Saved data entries
§

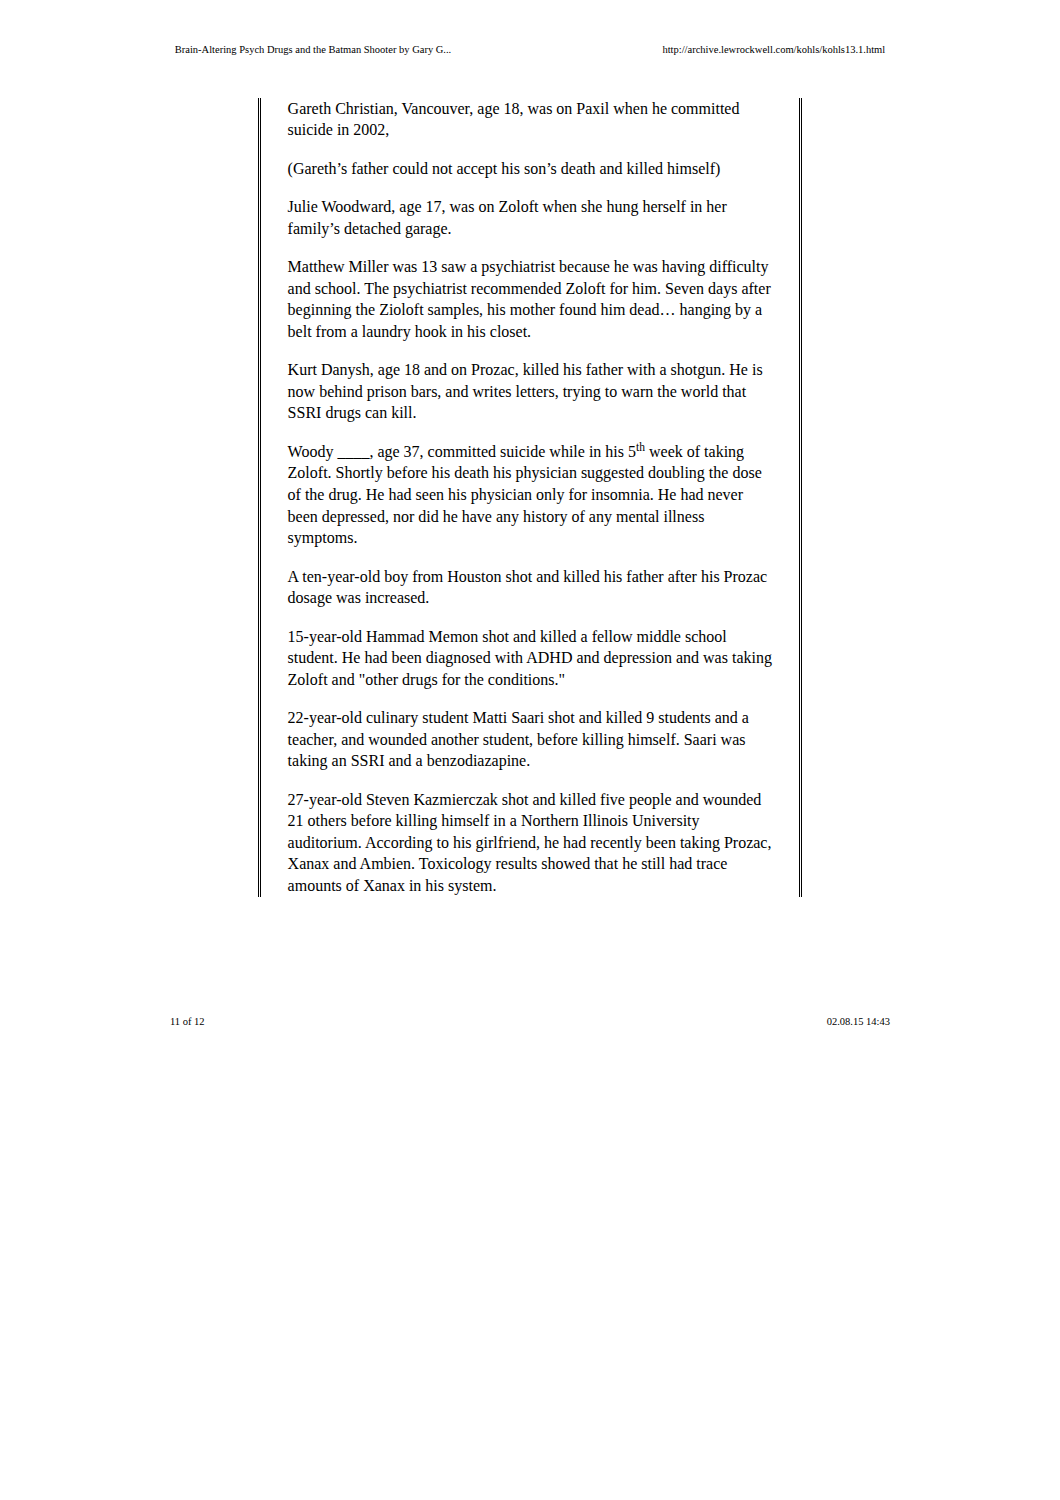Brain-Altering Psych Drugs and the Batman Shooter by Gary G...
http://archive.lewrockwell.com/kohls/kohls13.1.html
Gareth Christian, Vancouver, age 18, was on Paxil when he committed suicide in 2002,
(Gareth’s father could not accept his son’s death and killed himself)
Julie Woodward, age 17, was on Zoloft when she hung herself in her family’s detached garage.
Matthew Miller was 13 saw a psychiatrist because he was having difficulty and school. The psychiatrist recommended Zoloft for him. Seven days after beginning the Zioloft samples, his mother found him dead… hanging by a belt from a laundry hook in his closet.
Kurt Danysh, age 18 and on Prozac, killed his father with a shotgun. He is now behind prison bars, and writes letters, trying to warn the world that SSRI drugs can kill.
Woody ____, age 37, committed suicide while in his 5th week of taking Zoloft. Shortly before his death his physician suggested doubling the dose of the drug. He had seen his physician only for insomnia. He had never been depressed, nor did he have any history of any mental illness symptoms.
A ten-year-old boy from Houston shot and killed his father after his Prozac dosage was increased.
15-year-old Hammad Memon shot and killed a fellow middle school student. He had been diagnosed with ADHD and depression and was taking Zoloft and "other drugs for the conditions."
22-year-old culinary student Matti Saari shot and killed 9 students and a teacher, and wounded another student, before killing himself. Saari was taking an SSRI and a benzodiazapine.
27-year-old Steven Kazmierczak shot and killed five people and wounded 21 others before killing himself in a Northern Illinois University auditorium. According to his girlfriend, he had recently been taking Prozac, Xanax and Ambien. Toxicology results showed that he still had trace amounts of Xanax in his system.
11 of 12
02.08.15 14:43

§

**Work order:**
The answer consists of the records repeated exactly, without any images.

**Answer to this exercise:**
Brain-Altering Psych Drugs and the Batman Shooter by Gary G...
http://archive.lewrockwell.com/kohls/kohls13.1.html
Gareth Christian, Vancouver, age 18, was on Paxil when he committed suicide in 2002,
(Gareth’s father could not accept his son’s death and killed himself)
Julie Woodward, age 17, was on Zoloft when she hung herself in her family’s detached garage.
Matthew Miller was 13 saw a psychiatrist because he was having difficulty and school. The psychiatrist recommended Zoloft for him. Seven days after beginning the Zioloft samples, his mother found him dead… hanging by a belt from a laundry hook in his closet.
Kurt Danysh, age 18 and on Prozac, killed his father with a shotgun. He is now behind prison bars, and writes letters, trying to warn the world that SSRI drugs can kill.
Woody ____, age 37, committed suicide while in his 5th week of taking Zoloft. Shortly before his death his physician suggested doubling the dose of the drug. He had seen his physician only for insomnia. He had never been depressed, nor did he have any history of any mental illness symptoms.
A ten-year-old boy from Houston shot and killed his father after his Prozac dosage was increased.
15-year-old Hammad Memon shot and killed a fellow middle school student. He had been diagnosed with ADHD and depression and was taking Zoloft and "other drugs for the conditions."
22-year-old culinary student Matti Saari shot and killed 9 students and a teacher, and wounded another student, before killing himself. Saari was taking an SSRI and a benzodiazapine.
27-year-old Steven Kazmierczak shot and killed five people and wounded 21 others before killing himself in a Northern Illinois University auditorium. According to his girlfriend, he had recently been taking Prozac, Xanax and Ambien. Toxicology results showed that he still had trace amounts of Xanax in his system.
11 of 12
02.08.15 14:43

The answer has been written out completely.